I was very excited last year when it looked as if we were getting a new little restaurant in our neighborhood, and even more so after I discovered it would be a new Chinese place.

When China Taste opened on the corner of Washington and Maine avenues, the parking lot was constantly busy with residents buzzing in and out for takeout. After a few weeks, however, traffic dropped off considerably, and after eating there several times, I understood why.

Folks in the ‘hood were perhaps hoping for a place that wasn’t like every other Chinese restaurant in town, and while China Taste is just fine, it’s not really anything new.

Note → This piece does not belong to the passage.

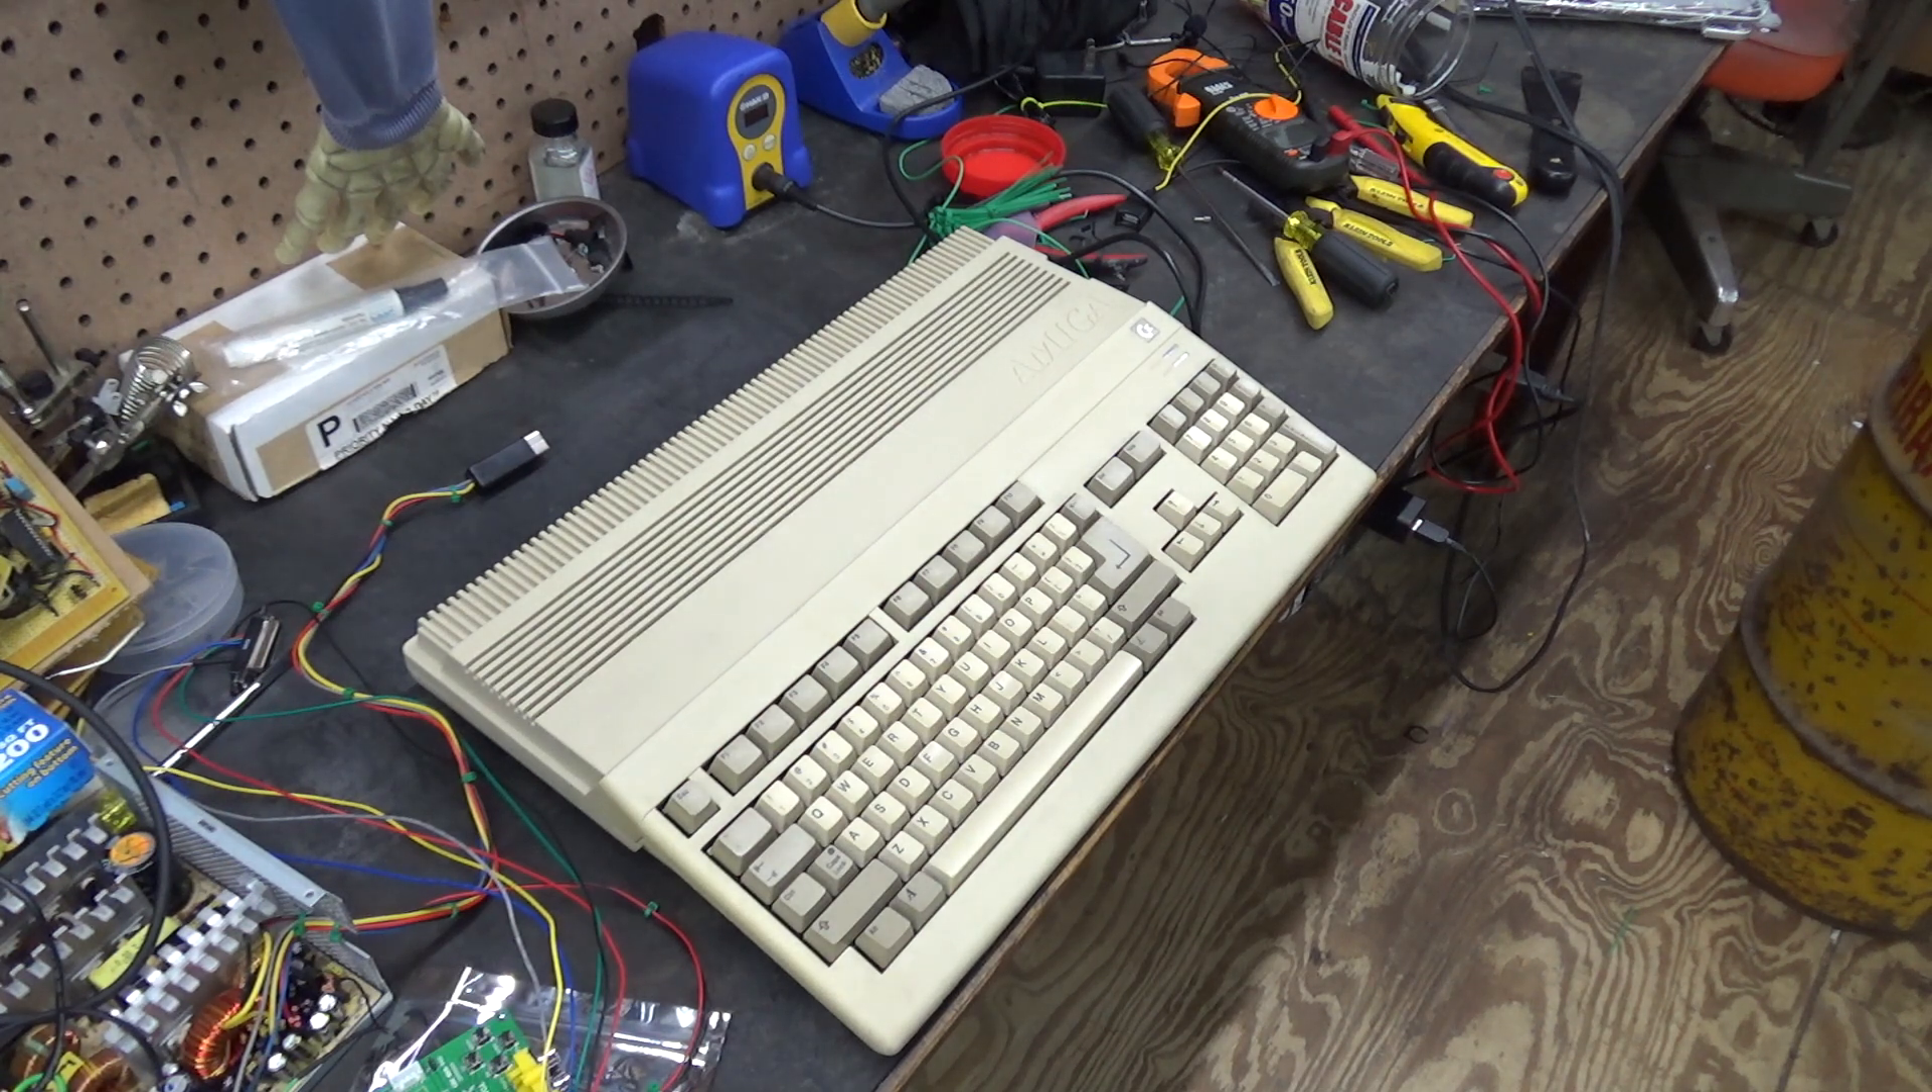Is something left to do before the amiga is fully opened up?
Yes.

I slowly found myself migrating back to Thai food for takeout.

Recently, a local paper gave China Taste a good review, so I decided to give it another try.

The restaurant is owned by the same family who owns China Taste in Yarmouth. There’s a very small dining area with just four tables, and a small sitting area where you can wait for your food if you haven’t called in your order.

The menu is huge, as it is at most Chinese places, and covers the usual territory. I’ve found the quality of the food to be uneven.

In my early trips to China Taste, I was unimpressed with its shrimp fried rice, preferring the more flavorful version at Veranda Thai down the street on the other end of Washington Avenue. China Taste’s eggrolls are just OK.

But I have also had some better-than-average dishes there, including a few during my recent visits that were a cut above other Chinese places. I like the black bean sauce, which has a smokier flavor to it than others I’ve tried, and the beef and chicken teriyakis are both delicious.

If you have kids who like chicken fingers, the ones at China Taste are tender, hot and refreshingly not dripping in grease as you’ll often find in other restaurants. Generally, the vegetables seem fresh and not overcooked.

China Taste serves an array of lunch specials from 11 a.m. to 3 p.m. These are combination plates such as sesame chicken and crab rangoon, or shrimp with lobster sauce and an egg roll. They come with either white rice or pork-fried rice, plus your choice of egg drop, wonton or hot and sour soup.

Similar dinner combos, some (but not all) with an extra item, are priced at $8.25 to $8.95.

Chef’s specialties range from $10.95 for General Tso’s Chicken to $15.95 for Gai Poo Lo Mein, which costs more because it contains lobster and other seafood.

The bottom line: If you’re looking for a place you can run into and grab some quick, American-style Chinese takeout for dinner — and you’re not too fussy — China Taste will suit your needs just fine.

The staff of GO anonymously samples meals for about $7.